I was planning to publish this post today, and was supported in my plan when we read this devotional  this morning from our “Stand a Little Taller” book, quotes from President Gordon B. Hinckley.  “We speak of the fellowship of the Saints.  This is and must be a very real thing.  We must never permit this spirit of brotherhood and sisterhood to weaken.  We must constantly cultivate it.  Simply put, we must be friends.  We must love and honor and respect and assist one another.  Wherever Latter-day Saints go, they are made welcome, because Latter-day Saints are mutual believers in the divinity of the Lord Jesus Christ and are engaged together in His great cause.  We are one great family…”.

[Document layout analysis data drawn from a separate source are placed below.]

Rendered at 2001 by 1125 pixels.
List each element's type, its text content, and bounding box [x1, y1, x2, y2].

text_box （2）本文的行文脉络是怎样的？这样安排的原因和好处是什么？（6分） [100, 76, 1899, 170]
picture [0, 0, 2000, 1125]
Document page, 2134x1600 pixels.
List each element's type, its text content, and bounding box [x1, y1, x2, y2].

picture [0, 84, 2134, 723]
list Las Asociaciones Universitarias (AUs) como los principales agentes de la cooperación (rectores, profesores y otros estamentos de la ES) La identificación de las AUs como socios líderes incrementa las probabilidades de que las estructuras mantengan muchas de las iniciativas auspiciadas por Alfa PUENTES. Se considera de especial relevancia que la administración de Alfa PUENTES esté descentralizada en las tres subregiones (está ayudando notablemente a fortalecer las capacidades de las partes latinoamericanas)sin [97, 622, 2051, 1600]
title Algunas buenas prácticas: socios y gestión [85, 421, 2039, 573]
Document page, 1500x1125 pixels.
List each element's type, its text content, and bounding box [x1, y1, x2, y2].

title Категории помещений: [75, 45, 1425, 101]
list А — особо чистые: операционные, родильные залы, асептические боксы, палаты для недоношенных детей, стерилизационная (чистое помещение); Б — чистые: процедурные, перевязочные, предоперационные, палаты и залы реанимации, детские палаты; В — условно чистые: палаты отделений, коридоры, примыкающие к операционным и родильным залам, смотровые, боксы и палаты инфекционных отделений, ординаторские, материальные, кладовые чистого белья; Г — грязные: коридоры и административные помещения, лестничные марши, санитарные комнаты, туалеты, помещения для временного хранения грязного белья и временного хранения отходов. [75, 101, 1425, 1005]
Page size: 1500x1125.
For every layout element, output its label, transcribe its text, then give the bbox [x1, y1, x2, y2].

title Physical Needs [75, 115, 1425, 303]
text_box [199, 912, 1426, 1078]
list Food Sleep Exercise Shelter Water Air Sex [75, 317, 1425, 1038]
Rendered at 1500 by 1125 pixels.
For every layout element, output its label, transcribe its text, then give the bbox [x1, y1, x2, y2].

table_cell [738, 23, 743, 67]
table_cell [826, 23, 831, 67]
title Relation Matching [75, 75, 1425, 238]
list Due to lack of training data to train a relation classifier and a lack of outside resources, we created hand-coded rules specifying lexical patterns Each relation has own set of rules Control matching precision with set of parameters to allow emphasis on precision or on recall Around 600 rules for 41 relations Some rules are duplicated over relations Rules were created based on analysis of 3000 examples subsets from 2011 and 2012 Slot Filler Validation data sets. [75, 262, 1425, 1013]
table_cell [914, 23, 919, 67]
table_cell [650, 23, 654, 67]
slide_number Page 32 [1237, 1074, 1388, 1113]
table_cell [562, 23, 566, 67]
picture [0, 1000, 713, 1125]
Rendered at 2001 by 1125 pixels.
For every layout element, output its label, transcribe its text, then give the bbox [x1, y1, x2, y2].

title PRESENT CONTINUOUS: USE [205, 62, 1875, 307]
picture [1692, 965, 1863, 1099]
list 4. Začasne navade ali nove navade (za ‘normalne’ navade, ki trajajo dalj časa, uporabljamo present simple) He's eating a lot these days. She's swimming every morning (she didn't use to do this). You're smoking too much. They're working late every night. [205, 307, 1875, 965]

  1. Great post! I do feel bad that your personal decisions were questioned so much, that it was assumed that you HADN'T thought or prayed about this decision, or worse-that if you HAD done so, you wouldn't have gotten that answer! It's kind of funny, in hind sight, how tactless well meaning people can be when they attempt to voice concern about anything personal (classic examples being what people say to pregnant women....). Obviously if the Lord directed you to move somewhere, He needed you there! Faithful members are needed everywhere, and only the Lord can tell you where He needs you-and where you and your family need to be to meet the people they need and have the experiences they need to have.

    I think you hit the nail on the head about pride-I've felt it on both sides of the fence in various things, for example, people who pride themselves for attending a BYU school, and pride for having NOT "needing" to attend a Church School, as if it's some badge of honor to have survived living an honor code and curfew or NOT having either of those things and still managing to live a chaste life. Pride for having lived in the "mission field" (a term I didn't know existed until I attended BYU-I) and been strong, pride for having lived in Utah and not been swayed by peers whether they were LDS or not to stay strong.

    And total opinion based on my personal experience is that the phrase "Utah Mormon" has absolutely NOTHING to do with the fact that the "Mormon's" in question live in "Utah." In my experience, the term "Utah Mormon" has been used to mean people of the LDS faith who are perceived by others (whether fairly or not) to be living the "Mormon Culture" rather than the "LDS Church doctrine." Unfortunately, when you have a large group of any kind concentrated together, stereotypes are far too easy to come by, and any discrepancies/hypocrisy's seem magnified. My perception of the use of the phrase "Utah Mormon" also tends towards naiveness, maybe those who don't seem to "get" certain things. Like, I don't know...they don't know what it's like to be the only member in a 50 mile radius or wake up at 4:30am to go to seminary and somehow it makes them less...aware? That it they can't appreciate challenges like that? But on the flip side, those not in Utah don't know what it's like to be stereotyped by just about everyone and having assumptions made about them all the time. I know it'd drive ME nuts. Or as a roommate from Draper explained to me, growing up in her ward, she referred to a group of people she knew as "Utah Mormons" because they still held fast to the belief system that physical possessions were proof of blessings for living a righteous life and the lack of those things were proof of a sinful life, which we've been taught over and over that that's not always the case. I wonder if the use of this term is similar to throwing around the words "Southern Baptist" and "Bible Belt"?

    Anyhow, I wholeheartedly agree that we should stop trying to "ite" ourselves into subgroups! We are God's children. We are trying our best to live our lives riddled with challenges and successes-why make it harder on ourselves by categorizing? I dunno, but I am now committed to eliminate the phrase "Utah Mormon" (Sorry I'm guilty! Sometimes I use it to describe perfect hair....) or any other phrase (I didn't even know the term "mission field" meant anywhere OUTSIDE UT/ID until I went to BYU-I and heard someone else use the term-I thought "mission field" meant anywhere a person could be called to serve a mission...) that creates a subgroup.

  2. Yeah, yeah, yeah. Whatever, still miss you lots and curse the day you moved. Stop it with your perfectly inspired reasoning. Bah humbug.

    Ok, of course you are right. Still miss you though.